PROBLEM TO WORK ON =>
Word for word, please restate the lines from the beginning of the data through the line in which "Python | Java |" appears.

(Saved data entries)
↓↓↓
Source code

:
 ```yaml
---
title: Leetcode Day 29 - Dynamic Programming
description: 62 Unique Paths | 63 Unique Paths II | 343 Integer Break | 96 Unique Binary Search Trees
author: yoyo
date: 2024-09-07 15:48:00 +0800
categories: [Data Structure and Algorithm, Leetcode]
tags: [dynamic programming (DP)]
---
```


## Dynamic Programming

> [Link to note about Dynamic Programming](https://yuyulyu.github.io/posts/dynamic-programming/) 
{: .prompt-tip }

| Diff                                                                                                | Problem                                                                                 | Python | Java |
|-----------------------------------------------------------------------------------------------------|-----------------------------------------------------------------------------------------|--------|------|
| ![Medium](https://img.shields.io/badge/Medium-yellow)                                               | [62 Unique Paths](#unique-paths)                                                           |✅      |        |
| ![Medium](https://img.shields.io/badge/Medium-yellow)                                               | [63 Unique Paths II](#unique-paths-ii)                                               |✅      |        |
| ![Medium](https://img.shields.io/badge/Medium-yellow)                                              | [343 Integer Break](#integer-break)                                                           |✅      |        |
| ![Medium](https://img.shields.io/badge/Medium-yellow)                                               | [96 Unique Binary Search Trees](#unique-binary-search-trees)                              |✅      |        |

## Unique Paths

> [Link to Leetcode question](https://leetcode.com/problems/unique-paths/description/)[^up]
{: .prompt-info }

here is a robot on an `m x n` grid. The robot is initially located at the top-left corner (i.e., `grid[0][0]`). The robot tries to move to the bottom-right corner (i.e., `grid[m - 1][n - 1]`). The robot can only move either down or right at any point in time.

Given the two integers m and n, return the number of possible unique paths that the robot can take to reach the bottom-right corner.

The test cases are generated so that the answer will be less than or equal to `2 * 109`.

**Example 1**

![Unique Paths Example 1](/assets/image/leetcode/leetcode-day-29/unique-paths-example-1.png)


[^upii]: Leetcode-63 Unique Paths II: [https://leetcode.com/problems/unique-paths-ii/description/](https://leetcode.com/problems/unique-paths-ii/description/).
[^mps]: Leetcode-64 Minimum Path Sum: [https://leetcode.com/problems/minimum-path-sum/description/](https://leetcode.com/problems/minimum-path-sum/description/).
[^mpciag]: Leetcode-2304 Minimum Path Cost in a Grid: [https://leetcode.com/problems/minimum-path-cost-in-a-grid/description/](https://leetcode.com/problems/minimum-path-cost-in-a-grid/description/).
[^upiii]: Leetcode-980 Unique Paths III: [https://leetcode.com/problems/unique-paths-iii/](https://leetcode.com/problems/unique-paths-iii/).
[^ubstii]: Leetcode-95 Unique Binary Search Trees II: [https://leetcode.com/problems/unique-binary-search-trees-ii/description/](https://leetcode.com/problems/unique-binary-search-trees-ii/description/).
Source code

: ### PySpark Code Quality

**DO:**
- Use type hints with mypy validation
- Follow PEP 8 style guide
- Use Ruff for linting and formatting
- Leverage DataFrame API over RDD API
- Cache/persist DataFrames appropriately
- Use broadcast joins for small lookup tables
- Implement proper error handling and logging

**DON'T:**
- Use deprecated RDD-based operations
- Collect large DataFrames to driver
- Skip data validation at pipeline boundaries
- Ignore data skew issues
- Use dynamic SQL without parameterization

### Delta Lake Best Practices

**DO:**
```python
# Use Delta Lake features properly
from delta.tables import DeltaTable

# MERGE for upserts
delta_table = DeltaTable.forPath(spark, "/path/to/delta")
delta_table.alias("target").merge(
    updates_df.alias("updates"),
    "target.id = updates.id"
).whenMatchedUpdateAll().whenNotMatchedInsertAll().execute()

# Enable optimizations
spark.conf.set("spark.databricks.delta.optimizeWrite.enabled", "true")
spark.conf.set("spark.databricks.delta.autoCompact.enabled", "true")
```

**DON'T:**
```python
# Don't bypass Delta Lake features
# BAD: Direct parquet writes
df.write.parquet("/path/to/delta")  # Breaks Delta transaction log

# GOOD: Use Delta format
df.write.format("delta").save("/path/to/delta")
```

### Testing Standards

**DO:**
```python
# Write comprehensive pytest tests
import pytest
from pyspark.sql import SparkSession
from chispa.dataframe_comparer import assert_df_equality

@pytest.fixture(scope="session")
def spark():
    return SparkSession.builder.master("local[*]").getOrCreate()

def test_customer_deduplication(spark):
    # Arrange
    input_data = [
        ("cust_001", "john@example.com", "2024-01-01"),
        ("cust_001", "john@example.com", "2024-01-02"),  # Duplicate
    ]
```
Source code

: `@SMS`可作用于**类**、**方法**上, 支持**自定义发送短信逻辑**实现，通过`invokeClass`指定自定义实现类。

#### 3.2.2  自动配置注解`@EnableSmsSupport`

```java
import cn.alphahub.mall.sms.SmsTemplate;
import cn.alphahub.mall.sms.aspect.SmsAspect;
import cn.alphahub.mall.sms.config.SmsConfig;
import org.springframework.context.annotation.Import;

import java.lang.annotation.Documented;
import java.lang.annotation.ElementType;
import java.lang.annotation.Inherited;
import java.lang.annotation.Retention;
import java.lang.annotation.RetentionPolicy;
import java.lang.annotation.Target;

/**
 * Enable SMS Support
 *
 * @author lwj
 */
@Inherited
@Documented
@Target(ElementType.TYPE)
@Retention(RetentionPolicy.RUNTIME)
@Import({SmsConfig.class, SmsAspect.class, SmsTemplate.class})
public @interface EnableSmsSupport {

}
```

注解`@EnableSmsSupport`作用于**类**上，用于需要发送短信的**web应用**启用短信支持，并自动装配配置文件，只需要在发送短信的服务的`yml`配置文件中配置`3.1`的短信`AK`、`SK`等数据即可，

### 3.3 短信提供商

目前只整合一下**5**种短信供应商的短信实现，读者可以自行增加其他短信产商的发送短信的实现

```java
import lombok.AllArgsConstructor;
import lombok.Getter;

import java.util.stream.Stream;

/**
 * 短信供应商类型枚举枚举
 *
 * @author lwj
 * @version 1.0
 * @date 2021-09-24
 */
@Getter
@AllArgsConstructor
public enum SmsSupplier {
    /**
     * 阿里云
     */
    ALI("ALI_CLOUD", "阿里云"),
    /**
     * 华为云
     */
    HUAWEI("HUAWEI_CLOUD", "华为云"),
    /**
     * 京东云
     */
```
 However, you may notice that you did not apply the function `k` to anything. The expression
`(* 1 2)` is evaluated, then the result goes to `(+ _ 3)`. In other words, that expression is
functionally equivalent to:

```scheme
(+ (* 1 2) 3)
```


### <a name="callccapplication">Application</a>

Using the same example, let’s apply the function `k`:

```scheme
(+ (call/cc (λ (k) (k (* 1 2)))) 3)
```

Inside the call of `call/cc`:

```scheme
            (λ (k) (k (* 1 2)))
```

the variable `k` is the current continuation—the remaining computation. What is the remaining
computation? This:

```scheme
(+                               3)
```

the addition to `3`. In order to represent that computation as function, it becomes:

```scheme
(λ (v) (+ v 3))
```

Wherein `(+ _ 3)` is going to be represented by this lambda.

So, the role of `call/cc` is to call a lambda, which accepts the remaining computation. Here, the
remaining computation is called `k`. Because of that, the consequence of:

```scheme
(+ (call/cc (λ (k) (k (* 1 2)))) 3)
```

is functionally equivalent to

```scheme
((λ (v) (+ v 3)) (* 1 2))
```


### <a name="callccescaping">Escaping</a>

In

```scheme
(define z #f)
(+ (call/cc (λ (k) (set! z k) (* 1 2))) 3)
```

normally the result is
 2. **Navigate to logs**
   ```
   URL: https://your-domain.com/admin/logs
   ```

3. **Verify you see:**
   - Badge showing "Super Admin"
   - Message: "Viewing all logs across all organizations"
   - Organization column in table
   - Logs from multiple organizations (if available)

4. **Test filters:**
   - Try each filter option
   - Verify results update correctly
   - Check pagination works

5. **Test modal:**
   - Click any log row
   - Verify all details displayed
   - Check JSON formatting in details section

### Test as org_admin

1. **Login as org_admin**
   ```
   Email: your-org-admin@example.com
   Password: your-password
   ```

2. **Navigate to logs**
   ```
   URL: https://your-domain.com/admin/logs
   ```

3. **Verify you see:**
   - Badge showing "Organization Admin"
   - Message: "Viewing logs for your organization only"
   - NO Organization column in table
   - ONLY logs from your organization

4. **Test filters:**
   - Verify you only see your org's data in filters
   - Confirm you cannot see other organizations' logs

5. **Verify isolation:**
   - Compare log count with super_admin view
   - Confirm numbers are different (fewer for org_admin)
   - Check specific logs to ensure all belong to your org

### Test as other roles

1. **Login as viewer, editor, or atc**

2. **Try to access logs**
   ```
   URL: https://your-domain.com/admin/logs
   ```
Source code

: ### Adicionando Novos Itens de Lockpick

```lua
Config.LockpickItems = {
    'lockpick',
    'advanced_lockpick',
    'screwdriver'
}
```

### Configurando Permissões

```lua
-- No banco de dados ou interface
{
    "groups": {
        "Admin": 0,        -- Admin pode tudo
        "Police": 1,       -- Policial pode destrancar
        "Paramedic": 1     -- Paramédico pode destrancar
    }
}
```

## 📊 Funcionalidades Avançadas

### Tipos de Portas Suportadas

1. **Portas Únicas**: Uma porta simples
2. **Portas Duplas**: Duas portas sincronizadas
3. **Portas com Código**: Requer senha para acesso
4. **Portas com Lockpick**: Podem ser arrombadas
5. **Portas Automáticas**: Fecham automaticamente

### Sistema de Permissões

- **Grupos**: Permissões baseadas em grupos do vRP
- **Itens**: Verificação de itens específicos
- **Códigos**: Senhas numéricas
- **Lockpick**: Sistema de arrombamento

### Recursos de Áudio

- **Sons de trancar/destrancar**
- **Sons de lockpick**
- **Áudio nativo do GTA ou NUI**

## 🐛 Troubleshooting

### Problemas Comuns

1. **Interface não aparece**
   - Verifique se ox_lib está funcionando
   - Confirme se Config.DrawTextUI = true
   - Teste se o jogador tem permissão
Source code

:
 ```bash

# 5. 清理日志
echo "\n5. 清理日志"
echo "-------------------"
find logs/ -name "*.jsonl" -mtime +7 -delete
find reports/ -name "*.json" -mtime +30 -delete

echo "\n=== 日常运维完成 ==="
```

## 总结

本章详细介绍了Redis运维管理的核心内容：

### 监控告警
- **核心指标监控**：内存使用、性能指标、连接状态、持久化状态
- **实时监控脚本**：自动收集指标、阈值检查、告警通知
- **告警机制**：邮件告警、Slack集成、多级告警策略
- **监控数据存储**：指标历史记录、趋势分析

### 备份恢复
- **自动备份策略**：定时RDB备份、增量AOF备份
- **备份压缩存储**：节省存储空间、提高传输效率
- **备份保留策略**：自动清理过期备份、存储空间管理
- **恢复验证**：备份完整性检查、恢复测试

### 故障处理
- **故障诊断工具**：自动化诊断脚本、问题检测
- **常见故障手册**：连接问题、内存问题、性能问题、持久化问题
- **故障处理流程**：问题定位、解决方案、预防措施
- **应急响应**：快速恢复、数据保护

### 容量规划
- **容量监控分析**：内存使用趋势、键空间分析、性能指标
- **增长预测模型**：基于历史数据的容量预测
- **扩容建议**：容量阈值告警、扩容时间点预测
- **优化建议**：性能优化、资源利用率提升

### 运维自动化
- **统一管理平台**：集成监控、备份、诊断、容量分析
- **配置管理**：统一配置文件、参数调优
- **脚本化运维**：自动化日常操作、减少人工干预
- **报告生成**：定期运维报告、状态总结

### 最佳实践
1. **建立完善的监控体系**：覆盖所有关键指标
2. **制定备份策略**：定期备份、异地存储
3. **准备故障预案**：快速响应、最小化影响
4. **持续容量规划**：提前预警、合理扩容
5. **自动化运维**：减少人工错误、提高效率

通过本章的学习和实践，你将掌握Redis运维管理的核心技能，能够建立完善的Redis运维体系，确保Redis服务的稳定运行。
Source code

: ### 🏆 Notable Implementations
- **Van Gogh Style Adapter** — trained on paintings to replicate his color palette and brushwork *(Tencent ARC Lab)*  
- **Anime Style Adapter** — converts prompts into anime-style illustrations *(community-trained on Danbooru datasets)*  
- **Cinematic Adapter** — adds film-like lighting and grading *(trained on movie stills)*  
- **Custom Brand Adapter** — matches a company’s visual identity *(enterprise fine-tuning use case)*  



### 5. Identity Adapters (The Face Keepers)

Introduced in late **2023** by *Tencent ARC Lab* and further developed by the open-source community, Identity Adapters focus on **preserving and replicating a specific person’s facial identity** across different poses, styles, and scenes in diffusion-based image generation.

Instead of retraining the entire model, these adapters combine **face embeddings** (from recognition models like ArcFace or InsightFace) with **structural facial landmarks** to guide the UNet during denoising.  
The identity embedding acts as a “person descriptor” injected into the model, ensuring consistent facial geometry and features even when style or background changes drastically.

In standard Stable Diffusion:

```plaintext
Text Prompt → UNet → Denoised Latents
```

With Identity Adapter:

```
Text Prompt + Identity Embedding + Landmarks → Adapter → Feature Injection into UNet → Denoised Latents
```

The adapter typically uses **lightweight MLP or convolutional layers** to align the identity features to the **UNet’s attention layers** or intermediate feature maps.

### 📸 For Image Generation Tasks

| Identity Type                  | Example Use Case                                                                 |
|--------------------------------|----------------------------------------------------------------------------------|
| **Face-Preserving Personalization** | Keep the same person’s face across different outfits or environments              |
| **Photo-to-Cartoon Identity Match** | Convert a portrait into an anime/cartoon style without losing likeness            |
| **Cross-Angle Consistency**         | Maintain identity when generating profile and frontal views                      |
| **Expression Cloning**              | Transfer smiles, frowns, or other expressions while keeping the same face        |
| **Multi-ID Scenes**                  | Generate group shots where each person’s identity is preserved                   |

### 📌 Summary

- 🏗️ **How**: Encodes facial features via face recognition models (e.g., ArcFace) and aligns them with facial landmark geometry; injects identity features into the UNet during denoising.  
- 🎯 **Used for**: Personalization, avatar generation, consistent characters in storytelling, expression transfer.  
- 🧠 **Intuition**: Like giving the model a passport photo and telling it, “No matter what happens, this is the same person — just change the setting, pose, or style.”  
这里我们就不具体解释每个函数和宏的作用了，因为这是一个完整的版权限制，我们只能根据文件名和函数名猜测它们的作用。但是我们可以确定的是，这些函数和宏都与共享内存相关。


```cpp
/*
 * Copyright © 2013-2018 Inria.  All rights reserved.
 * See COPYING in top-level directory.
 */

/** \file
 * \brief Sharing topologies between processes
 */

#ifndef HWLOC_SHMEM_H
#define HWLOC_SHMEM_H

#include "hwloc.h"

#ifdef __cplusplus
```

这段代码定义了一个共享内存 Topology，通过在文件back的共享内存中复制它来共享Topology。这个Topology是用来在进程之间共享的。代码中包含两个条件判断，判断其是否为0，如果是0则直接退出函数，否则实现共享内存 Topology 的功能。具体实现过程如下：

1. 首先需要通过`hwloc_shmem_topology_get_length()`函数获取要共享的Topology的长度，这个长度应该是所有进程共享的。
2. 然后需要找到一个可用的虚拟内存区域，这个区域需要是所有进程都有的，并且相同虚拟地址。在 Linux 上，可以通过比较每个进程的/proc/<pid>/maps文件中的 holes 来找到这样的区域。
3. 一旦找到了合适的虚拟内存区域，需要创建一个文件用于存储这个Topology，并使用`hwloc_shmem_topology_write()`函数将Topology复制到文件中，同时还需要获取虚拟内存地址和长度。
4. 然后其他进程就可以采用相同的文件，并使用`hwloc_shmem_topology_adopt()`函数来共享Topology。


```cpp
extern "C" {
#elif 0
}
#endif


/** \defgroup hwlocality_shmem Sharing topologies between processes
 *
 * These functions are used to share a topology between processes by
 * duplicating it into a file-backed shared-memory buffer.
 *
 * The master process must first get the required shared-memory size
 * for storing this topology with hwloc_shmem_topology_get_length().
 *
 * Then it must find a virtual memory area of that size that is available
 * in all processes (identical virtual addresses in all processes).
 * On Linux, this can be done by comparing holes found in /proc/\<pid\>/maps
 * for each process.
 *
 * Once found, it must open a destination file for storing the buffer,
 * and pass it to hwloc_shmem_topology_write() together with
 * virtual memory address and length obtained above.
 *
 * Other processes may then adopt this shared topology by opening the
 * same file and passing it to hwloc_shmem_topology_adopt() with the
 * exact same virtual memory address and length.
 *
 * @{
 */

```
↑↑↑
REPLY =>
Source code

:
 ```yaml
---
title: Leetcode Day 29 - Dynamic Programming
description: 62 Unique Paths | 63 Unique Paths II | 343 Integer Break | 96 Unique Binary Search Trees
author: yoyo
date: 2024-09-07 15:48:00 +0800
categories: [Data Structure and Algorithm, Leetcode]
tags: [dynamic programming (DP)]
---
```


## Dynamic Programming

> [Link to note about Dynamic Programming](https://yuyulyu.github.io/posts/dynamic-programming/) 
{: .prompt-tip }

| Diff                                                                                                | Problem                                                                                 | Python | Java |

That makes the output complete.